Segment Start: Given records
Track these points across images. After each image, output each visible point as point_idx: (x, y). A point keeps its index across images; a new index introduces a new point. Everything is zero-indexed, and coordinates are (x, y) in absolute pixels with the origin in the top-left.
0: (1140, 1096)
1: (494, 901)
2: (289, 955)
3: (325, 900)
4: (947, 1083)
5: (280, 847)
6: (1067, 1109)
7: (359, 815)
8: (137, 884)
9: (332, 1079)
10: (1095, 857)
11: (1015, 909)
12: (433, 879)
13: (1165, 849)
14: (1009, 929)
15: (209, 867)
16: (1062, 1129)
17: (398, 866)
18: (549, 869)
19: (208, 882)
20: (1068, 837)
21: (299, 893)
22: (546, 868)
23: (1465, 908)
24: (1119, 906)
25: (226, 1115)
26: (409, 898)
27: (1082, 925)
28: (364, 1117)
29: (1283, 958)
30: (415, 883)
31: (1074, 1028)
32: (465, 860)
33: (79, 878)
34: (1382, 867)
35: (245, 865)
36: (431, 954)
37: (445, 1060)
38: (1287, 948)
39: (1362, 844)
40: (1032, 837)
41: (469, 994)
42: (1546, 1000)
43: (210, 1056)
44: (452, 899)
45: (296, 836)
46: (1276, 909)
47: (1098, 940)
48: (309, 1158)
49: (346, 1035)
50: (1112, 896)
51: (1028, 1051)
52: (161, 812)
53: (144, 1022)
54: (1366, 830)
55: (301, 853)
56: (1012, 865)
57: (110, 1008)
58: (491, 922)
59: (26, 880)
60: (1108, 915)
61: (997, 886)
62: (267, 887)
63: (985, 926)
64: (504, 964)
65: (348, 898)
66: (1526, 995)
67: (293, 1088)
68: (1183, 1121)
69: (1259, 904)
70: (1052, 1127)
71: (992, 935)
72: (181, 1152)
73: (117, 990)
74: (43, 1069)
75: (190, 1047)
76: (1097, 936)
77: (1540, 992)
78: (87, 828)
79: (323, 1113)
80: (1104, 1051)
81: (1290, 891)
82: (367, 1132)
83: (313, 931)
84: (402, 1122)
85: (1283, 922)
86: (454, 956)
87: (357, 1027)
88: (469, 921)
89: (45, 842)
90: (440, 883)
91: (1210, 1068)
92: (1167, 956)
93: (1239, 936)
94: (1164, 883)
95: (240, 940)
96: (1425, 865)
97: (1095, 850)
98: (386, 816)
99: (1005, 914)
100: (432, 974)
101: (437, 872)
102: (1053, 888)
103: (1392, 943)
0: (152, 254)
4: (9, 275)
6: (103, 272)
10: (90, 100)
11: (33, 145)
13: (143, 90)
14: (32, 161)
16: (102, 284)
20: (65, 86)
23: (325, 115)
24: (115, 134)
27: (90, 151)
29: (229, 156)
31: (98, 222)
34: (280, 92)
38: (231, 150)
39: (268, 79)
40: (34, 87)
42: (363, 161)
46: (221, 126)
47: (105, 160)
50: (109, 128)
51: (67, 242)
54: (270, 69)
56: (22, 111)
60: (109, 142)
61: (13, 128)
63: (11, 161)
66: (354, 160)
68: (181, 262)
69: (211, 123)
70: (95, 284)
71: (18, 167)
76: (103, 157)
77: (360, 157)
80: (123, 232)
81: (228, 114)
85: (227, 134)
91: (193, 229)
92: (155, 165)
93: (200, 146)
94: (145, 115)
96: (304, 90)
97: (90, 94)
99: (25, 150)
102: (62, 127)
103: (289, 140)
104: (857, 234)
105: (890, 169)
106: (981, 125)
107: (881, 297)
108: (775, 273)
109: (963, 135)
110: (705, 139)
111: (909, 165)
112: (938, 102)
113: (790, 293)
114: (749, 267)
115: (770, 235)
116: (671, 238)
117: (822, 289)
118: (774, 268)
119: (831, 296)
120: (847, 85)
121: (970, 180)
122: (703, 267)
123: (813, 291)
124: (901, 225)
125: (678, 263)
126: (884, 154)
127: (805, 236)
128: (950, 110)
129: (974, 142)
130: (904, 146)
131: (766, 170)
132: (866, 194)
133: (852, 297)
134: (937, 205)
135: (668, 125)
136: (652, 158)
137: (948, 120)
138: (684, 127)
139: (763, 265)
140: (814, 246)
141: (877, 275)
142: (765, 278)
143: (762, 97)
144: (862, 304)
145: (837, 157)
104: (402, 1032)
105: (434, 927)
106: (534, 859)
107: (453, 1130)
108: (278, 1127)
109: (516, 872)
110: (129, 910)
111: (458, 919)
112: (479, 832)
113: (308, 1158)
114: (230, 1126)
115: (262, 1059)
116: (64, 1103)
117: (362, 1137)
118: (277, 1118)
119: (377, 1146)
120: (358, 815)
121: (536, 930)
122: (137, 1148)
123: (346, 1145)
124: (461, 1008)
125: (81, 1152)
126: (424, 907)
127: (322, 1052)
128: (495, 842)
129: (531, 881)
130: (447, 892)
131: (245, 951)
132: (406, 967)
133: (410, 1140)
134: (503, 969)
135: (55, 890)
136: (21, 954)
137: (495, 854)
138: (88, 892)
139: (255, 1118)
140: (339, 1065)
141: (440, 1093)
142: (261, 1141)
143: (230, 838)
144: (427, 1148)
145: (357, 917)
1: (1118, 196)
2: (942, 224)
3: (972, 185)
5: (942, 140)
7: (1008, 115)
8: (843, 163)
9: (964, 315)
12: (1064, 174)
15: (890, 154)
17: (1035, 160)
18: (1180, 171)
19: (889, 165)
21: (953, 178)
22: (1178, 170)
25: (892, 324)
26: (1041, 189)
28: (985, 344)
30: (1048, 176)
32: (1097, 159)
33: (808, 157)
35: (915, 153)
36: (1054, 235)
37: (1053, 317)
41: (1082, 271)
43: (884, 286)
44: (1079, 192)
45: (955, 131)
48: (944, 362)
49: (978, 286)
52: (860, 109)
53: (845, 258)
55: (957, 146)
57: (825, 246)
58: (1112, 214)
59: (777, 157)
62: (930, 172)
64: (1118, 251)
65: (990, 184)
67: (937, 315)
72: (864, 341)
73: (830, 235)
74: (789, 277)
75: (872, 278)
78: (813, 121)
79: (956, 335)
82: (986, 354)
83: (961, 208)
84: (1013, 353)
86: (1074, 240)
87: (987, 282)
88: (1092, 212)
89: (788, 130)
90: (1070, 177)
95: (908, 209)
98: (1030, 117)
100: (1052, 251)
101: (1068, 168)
Segment End: Given records
Segment Start: Given records
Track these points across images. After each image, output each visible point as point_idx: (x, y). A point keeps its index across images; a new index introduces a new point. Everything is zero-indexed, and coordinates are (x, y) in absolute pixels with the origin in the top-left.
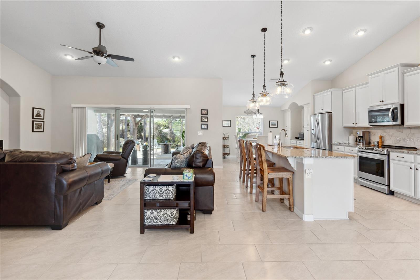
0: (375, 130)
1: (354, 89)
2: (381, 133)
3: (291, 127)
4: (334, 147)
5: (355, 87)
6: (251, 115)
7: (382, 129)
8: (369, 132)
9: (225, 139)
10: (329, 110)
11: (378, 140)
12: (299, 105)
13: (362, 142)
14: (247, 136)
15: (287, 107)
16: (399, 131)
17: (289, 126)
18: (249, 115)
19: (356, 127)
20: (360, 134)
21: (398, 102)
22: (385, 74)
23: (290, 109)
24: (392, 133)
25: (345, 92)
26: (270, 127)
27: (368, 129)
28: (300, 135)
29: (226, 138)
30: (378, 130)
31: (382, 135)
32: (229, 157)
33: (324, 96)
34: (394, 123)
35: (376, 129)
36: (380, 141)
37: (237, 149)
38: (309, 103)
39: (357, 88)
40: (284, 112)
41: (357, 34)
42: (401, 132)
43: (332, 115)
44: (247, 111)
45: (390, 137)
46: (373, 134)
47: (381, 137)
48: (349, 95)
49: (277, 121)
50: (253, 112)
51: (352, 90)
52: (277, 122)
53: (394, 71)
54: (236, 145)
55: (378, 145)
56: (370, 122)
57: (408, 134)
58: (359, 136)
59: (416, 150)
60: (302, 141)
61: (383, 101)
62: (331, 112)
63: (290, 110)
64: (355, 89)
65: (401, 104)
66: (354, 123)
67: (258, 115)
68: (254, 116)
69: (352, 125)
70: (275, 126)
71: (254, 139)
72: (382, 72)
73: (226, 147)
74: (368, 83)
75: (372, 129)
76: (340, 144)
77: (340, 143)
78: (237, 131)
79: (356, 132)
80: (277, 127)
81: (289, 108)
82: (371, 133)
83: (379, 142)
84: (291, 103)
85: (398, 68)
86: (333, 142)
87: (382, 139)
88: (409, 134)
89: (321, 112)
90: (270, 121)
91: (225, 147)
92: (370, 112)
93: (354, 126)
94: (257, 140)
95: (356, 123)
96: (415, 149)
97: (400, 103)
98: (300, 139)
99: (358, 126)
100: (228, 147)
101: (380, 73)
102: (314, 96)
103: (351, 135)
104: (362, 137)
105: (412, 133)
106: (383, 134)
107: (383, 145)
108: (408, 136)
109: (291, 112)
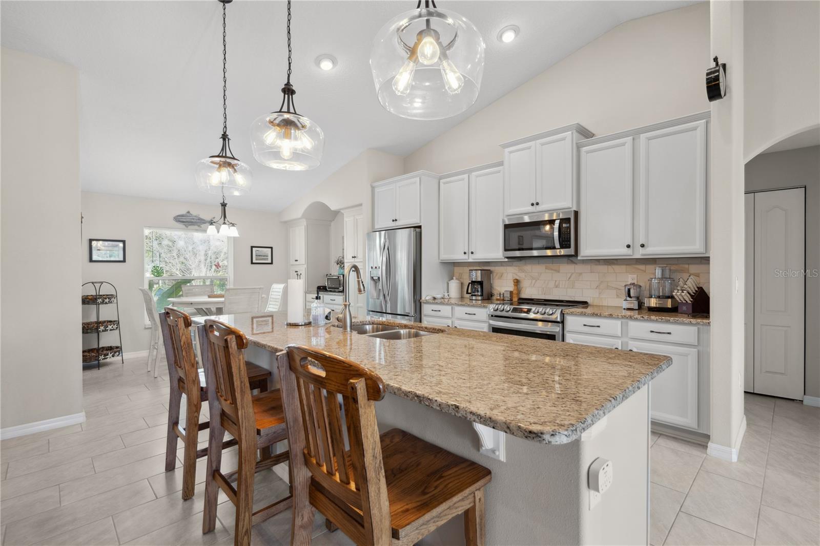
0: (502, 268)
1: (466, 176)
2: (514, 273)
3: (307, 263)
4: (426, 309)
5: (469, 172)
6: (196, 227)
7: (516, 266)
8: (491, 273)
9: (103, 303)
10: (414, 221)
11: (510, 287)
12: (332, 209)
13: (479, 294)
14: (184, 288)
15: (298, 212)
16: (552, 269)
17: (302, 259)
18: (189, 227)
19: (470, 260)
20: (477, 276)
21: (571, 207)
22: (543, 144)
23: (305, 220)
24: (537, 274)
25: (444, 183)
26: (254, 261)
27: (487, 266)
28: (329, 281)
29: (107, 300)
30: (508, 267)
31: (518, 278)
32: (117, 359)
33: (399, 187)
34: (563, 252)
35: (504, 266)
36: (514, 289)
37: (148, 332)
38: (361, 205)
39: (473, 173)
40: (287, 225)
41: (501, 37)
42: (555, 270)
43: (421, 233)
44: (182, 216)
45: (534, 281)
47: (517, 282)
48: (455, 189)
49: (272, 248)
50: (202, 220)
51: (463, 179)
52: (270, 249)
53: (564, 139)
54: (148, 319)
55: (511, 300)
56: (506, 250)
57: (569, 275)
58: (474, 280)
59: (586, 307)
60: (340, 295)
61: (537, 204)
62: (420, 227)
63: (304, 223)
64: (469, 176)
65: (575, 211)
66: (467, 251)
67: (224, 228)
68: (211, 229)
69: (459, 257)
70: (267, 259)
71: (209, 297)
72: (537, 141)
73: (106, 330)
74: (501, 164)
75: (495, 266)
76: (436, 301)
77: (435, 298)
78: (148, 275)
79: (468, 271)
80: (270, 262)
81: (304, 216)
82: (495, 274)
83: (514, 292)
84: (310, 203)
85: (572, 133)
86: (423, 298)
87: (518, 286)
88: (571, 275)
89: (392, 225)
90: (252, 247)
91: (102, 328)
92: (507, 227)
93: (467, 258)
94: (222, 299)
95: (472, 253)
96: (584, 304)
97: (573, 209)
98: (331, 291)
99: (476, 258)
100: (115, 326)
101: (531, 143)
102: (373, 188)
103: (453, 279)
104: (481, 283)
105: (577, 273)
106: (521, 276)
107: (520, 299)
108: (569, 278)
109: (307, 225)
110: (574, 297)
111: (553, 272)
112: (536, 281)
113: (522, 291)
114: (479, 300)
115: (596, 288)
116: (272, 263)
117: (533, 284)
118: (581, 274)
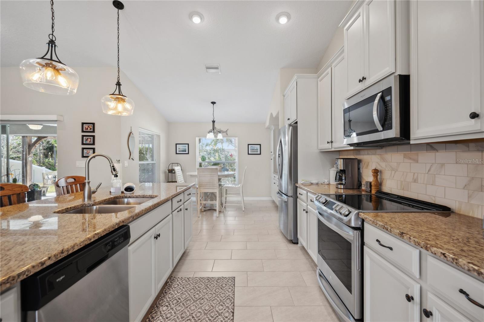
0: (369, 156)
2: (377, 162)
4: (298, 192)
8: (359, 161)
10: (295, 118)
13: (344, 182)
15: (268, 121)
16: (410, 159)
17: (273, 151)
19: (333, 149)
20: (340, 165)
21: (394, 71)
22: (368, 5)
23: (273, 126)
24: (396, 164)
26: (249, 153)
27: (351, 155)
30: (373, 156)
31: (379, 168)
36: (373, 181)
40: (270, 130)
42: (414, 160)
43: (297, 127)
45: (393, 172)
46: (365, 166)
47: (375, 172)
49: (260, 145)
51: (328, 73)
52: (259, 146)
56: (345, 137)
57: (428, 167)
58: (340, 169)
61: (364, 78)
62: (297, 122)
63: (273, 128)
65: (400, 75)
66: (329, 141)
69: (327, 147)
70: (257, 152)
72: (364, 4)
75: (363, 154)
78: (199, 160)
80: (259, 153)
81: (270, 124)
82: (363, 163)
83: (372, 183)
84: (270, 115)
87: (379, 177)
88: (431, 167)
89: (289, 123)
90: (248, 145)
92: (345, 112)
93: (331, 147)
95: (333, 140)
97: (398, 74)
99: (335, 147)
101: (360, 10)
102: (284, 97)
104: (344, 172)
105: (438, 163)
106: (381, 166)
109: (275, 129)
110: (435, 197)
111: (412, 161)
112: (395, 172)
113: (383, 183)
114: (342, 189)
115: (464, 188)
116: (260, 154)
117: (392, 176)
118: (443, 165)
Segment End: Given records
### Assignment
Which lines above run from the one containing "47: (381, 137)" down to the one containing "106: (383, 134)"? Repeat exactly those, both ends included, and nothing else.

### Response to the exercise
47: (381, 137)
48: (349, 95)
49: (277, 121)
50: (253, 112)
51: (352, 90)
52: (277, 122)
53: (394, 71)
54: (236, 145)
55: (378, 145)
56: (370, 122)
57: (408, 134)
58: (359, 136)
59: (416, 150)
60: (302, 141)
61: (383, 101)
62: (331, 112)
63: (290, 110)
64: (355, 89)
65: (401, 104)
66: (354, 123)
67: (258, 115)
68: (254, 116)
69: (352, 125)
70: (275, 126)
71: (254, 139)
72: (382, 72)
73: (226, 147)
74: (368, 83)
75: (372, 129)
76: (340, 144)
77: (340, 143)
78: (237, 131)
79: (356, 132)
80: (277, 127)
81: (289, 108)
82: (371, 133)
83: (379, 142)
84: (291, 103)
85: (398, 68)
86: (333, 142)
87: (382, 139)
88: (409, 134)
89: (321, 112)
90: (270, 121)
91: (225, 147)
92: (370, 112)
93: (354, 126)
94: (257, 140)
95: (356, 123)
96: (415, 149)
97: (400, 103)
98: (300, 139)
99: (358, 126)
100: (228, 147)
101: (380, 73)
102: (314, 96)
103: (351, 135)
104: (362, 137)
105: (412, 133)
106: (383, 134)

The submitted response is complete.